■ TASK BRIEF
Word for word, repeat each entry that follows.

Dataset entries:

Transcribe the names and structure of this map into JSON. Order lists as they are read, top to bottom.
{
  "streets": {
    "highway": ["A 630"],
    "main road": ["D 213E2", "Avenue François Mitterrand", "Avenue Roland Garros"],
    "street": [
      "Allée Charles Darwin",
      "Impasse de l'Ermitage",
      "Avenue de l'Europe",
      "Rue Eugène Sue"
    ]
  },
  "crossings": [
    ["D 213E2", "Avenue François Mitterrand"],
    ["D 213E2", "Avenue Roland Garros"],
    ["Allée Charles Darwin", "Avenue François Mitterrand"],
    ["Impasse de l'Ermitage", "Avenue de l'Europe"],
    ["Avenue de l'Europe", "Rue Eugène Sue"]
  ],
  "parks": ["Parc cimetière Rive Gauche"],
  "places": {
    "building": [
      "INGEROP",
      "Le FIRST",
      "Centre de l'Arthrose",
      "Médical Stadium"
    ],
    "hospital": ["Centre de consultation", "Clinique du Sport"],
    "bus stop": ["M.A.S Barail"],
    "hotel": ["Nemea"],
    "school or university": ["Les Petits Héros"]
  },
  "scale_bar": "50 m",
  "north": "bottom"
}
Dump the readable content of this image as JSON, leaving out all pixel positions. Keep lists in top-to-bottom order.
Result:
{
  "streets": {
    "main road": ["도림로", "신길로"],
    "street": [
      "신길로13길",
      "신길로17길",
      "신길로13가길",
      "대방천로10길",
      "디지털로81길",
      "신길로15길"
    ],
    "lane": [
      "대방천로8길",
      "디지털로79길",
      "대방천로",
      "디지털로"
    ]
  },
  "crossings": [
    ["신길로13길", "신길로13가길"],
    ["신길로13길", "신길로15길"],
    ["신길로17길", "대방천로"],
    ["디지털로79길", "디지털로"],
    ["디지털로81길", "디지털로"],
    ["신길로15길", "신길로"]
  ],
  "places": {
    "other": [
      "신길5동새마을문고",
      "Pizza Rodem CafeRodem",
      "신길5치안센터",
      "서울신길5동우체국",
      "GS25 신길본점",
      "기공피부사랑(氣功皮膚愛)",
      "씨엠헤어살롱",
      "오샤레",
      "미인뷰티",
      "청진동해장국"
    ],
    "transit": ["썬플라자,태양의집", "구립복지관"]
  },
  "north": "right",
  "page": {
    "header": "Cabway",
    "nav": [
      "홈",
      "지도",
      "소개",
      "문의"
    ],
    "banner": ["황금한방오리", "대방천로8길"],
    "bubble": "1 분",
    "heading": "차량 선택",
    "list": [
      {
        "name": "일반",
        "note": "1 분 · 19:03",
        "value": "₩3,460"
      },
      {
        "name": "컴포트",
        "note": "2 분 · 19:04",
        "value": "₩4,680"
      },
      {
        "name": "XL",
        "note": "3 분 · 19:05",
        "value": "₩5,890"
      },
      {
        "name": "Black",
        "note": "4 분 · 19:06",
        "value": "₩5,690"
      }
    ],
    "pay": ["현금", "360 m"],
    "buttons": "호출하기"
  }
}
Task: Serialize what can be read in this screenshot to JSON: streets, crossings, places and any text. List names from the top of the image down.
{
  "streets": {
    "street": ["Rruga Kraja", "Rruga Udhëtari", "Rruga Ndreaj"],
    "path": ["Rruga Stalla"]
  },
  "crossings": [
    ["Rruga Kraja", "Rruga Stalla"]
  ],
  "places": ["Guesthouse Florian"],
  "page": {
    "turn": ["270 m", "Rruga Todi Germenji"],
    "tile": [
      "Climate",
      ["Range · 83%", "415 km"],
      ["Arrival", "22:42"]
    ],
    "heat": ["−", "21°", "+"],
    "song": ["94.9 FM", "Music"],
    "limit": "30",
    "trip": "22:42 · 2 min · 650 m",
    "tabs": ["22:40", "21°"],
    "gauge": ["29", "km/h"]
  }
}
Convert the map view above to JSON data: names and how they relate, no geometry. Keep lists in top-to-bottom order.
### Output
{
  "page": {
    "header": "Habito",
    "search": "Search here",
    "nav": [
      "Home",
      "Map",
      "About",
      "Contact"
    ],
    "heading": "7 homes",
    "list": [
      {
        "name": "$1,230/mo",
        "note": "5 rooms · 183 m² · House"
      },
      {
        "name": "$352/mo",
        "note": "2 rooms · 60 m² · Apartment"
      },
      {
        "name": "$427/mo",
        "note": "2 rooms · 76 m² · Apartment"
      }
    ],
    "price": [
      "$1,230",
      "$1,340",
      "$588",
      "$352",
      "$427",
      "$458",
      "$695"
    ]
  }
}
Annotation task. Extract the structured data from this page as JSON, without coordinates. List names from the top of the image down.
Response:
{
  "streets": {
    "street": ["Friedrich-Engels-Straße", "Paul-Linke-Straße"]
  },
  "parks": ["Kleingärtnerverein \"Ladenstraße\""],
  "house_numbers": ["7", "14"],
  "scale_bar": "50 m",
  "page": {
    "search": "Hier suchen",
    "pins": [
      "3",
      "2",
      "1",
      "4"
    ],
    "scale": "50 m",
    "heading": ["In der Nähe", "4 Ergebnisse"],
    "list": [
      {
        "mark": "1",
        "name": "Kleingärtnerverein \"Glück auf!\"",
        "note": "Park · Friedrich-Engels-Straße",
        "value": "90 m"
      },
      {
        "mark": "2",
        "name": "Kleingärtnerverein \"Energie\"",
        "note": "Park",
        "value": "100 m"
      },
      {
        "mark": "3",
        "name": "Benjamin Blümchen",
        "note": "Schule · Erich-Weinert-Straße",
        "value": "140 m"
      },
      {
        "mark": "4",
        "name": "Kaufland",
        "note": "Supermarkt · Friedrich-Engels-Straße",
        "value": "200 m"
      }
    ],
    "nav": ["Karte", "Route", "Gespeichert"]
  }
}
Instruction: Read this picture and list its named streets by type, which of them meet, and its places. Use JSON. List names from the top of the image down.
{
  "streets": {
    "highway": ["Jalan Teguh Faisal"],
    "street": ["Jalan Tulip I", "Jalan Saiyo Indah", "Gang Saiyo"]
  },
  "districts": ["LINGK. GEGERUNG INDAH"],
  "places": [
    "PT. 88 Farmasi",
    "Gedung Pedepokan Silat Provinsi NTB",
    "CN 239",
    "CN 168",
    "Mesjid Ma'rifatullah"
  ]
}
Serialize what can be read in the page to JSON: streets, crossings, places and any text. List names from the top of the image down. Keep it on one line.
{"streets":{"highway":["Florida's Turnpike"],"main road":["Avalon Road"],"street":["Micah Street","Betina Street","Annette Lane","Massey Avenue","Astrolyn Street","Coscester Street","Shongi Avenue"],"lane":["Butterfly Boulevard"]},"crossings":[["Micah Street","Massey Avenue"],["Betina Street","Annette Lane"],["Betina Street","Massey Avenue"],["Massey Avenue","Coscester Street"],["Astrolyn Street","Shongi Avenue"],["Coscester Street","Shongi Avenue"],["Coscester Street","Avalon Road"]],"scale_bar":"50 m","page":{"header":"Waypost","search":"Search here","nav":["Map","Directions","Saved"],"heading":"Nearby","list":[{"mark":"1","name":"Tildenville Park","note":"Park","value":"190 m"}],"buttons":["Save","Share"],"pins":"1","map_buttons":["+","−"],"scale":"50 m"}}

■ FINAL ANSWER
Transcribe the names and structure of this map into JSON. Order lists as they are read, top to bottom.
{
  "streets": {
    "highway": ["A 630"],
    "main road": ["D 213E2", "Avenue François Mitterrand", "Avenue Roland Garros"],
    "street": [
      "Allée Charles Darwin",
      "Impasse de l'Ermitage",
      "Avenue de l'Europe",
      "Rue Eugène Sue"
    ]
  },
  "crossings": [
    ["D 213E2", "Avenue François Mitterrand"],
    ["D 213E2", "Avenue Roland Garros"],
    ["Allée Charles Darwin", "Avenue François Mitterrand"],
    ["Impasse de l'Ermitage", "Avenue de l'Europe"],
    ["Avenue de l'Europe", "Rue Eugène Sue"]
  ],
  "parks": ["Parc cimetière Rive Gauche"],
  "places": {
    "building": [
      "INGEROP",
      "Le FIRST",
      "Centre de l'Arthrose",
      "Médical Stadium"
    ],
    "hospital": ["Centre de consultation", "Clinique du Sport"],
    "bus stop": ["M.A.S Barail"],
    "hotel": ["Nemea"],
    "school or university": ["Les Petits Héros"]
  },
  "scale_bar": "50 m",
  "north": "bottom"
}
Dump the readable content of this image as JSON, leaving out all pixel positions. Keep lists in top-to-bottom order.
Result:
{
  "streets": {
    "main road": ["도림로", "신길로"],
    "street": [
      "신길로13길",
      "신길로17길",
      "신길로13가길",
      "대방천로10길",
      "디지털로81길",
      "신길로15길"
    ],
    "lane": [
      "대방천로8길",
      "디지털로79길",
      "대방천로",
      "디지털로"
    ]
  },
  "crossings": [
    ["신길로13길", "신길로13가길"],
    ["신길로13길", "신길로15길"],
    ["신길로17길", "대방천로"],
    ["디지털로79길", "디지털로"],
    ["디지털로81길", "디지털로"],
    ["신길로15길", "신길로"]
  ],
  "places": {
    "other": [
      "신길5동새마을문고",
      "Pizza Rodem CafeRodem",
      "신길5치안센터",
      "서울신길5동우체국",
      "GS25 신길본점",
      "기공피부사랑(氣功皮膚愛)",
      "씨엠헤어살롱",
      "오샤레",
      "미인뷰티",
      "청진동해장국"
    ],
    "transit": ["썬플라자,태양의집", "구립복지관"]
  },
  "north": "right",
  "page": {
    "header": "Cabway",
    "nav": [
      "홈",
      "지도",
      "소개",
      "문의"
    ],
    "banner": ["황금한방오리", "대방천로8길"],
    "bubble": "1 분",
    "heading": "차량 선택",
    "list": [
      {
        "name": "일반",
        "note": "1 분 · 19:03",
        "value": "₩3,460"
      },
      {
        "name": "컴포트",
        "note": "2 분 · 19:04",
        "value": "₩4,680"
      },
      {
        "name": "XL",
        "note": "3 분 · 19:05",
        "value": "₩5,890"
      },
      {
        "name": "Black",
        "note": "4 분 · 19:06",
        "value": "₩5,690"
      }
    ],
    "pay": ["현금", "360 m"],
    "buttons": "호출하기"
  }
}
Task: Serialize what can be read in this screenshot to JSON: streets, crossings, places and any text. List names from the top of the image down.
{
  "streets": {
    "street": ["Rruga Kraja", "Rruga Udhëtari", "Rruga Ndreaj"],
    "path": ["Rruga Stalla"]
  },
  "crossings": [
    ["Rruga Kraja", "Rruga Stalla"]
  ],
  "places": ["Guesthouse Florian"],
  "page": {
    "turn": ["270 m", "Rruga Todi Germenji"],
    "tile": [
      "Climate",
      ["Range · 83%", "415 km"],
      ["Arrival", "22:42"]
    ],
    "heat": ["−", "21°", "+"],
    "song": ["94.9 FM", "Music"],
    "limit": "30",
    "trip": "22:42 · 2 min · 650 m",
    "tabs": ["22:40", "21°"],
    "gauge": ["29", "km/h"]
  }
}
Convert the map view above to JSON data: names and how they relate, no geometry. Keep lists in top-to-bottom order.
### Output
{
  "page": {
    "header": "Habito",
    "search": "Search here",
    "nav": [
      "Home",
      "Map",
      "About",
      "Contact"
    ],
    "heading": "7 homes",
    "list": [
      {
        "name": "$1,230/mo",
        "note": "5 rooms · 183 m² · House"
      },
      {
        "name": "$352/mo",
        "note": "2 rooms · 60 m² · Apartment"
      },
      {
        "name": "$427/mo",
        "note": "2 rooms · 76 m² · Apartment"
      }
    ],
    "price": [
      "$1,230",
      "$1,340",
      "$588",
      "$352",
      "$427",
      "$458",
      "$695"
    ]
  }
}
Annotation task. Extract the structured data from this page as JSON, without coordinates. List names from the top of the image down.
Response:
{
  "streets": {
    "street": ["Friedrich-Engels-Straße", "Paul-Linke-Straße"]
  },
  "parks": ["Kleingärtnerverein \"Ladenstraße\""],
  "house_numbers": ["7", "14"],
  "scale_bar": "50 m",
  "page": {
    "search": "Hier suchen",
    "pins": [
      "3",
      "2",
      "1",
      "4"
    ],
    "scale": "50 m",
    "heading": ["In der Nähe", "4 Ergebnisse"],
    "list": [
      {
        "mark": "1",
        "name": "Kleingärtnerverein \"Glück auf!\"",
        "note": "Park · Friedrich-Engels-Straße",
        "value": "90 m"
      },
      {
        "mark": "2",
        "name": "Kleingärtnerverein \"Energie\"",
        "note": "Park",
        "value": "100 m"
      },
      {
        "mark": "3",
        "name": "Benjamin Blümchen",
        "note": "Schule · Erich-Weinert-Straße",
        "value": "140 m"
      },
      {
        "mark": "4",
        "name": "Kaufland",
        "note": "Supermarkt · Friedrich-Engels-Straße",
        "value": "200 m"
      }
    ],
    "nav": ["Karte", "Route", "Gespeichert"]
  }
}
Instruction: Read this picture and list its named streets by type, which of them meet, and its places. Use JSON. List names from the top of the image down.
{
  "streets": {
    "highway": ["Jalan Teguh Faisal"],
    "street": ["Jalan Tulip I", "Jalan Saiyo Indah", "Gang Saiyo"]
  },
  "districts": ["LINGK. GEGERUNG INDAH"],
  "places": [
    "PT. 88 Farmasi",
    "Gedung Pedepokan Silat Provinsi NTB",
    "CN 239",
    "CN 168",
    "Mesjid Ma'rifatullah"
  ]
}
Serialize what can be read in the page to JSON: streets, crossings, places and any text. List names from the top of the image down. Keep it on one line.
{"streets":{"highway":["Florida's Turnpike"],"main road":["Avalon Road"],"street":["Micah Street","Betina Street","Annette Lane","Massey Avenue","Astrolyn Street","Coscester Street","Shongi Avenue"],"lane":["Butterfly Boulevard"]},"crossings":[["Micah Street","Massey Avenue"],["Betina Street","Annette Lane"],["Betina Street","Massey Avenue"],["Massey Avenue","Coscester Street"],["Astrolyn Street","Shongi Avenue"],["Coscester Street","Shongi Avenue"],["Coscester Street","Avalon Road"]],"scale_bar":"50 m","page":{"header":"Waypost","search":"Search here","nav":["Map","Directions","Saved"],"heading":"Nearby","list":[{"mark":"1","name":"Tildenville Park","note":"Park","value":"190 m"}],"buttons":["Save","Share"],"pins":"1","map_buttons":["+","−"],"scale":"50 m"}}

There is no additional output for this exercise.